While Google Pixel phones are known for their stunner camera capabilities, they are unfortunately also infamous for being ridden by some serious number of bugs and issues. And this problem is being carried down since the first generation Pixel phones. On multiple user forums and on various social media platform, we have often seen angry Pixel customers venting out about their problems with the Pixel phones. However, Manu Aggarwal from Haryana has found a unique new way to let Google know that they’ve got issues!

First reported by India Today, Aggarwal first bought his Pixel phone in early 2017, and by early 2018, he started facing multiple issues with the device. Following the usual process for redressal, he reached out to Google’s customer service for repair. The service centre accepted the device for fixing, which then went through several rounds of repair, but as Aggarwal wrote in a tweet, it always came back with a new issue, with the old problems still existing.

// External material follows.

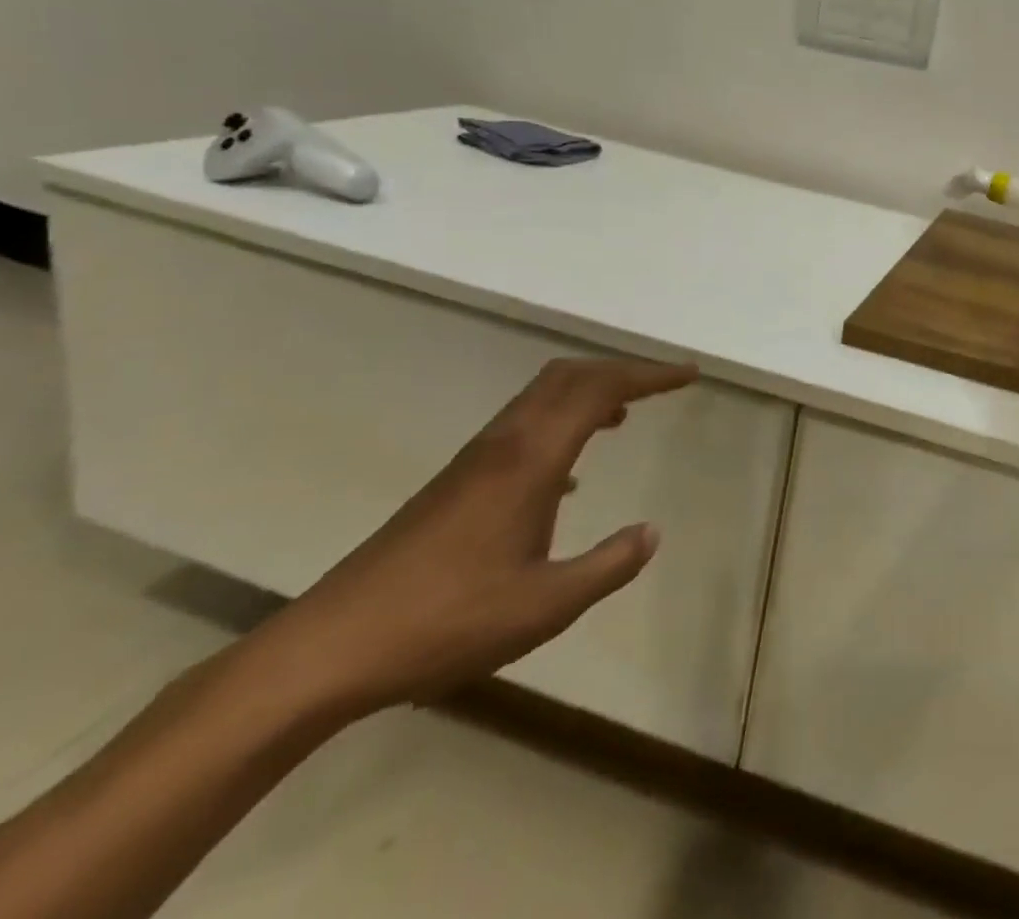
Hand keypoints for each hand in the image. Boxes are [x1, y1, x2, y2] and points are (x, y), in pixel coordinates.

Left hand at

If you go through the whole thread of Twitter conversation , Aggarwal shows how he had 2 hours long conversations with the customer care representatives of the company, and called this experience ‘mental harassment’. He even tried to tag in Google CEO Sundar Pichai and Indian Prime Minister Narendra Modi hoping to get a better response, but apparently, none worked in his favour.

Eventually, getting no reactions to his satisfaction, Aggarwal decided to take matters in his own hands.

He started to put up angry banners and posters in Delhi NCR, some of which were spotted by India Today in Connaught Place, New Delhi. The banners read in bold that Google is a “hoodwink”, and that nobody should buy the Pixel, Pixel 2 or Pixel 3 phones. These posters also highlighted that Pixel phones “restart, freeze, and crash constantly”.

To add to that, he also added QR codes of his tweets on the poster, and has also made a YouTube video about this issue.

While the current state of Manu Aggarwal’s redressal is unknown, this incident does highlight the problem with the after-sale services of companies like Google, that charge a massive amount of money for each of their devices, but sadly fail to address its customers on an individual level.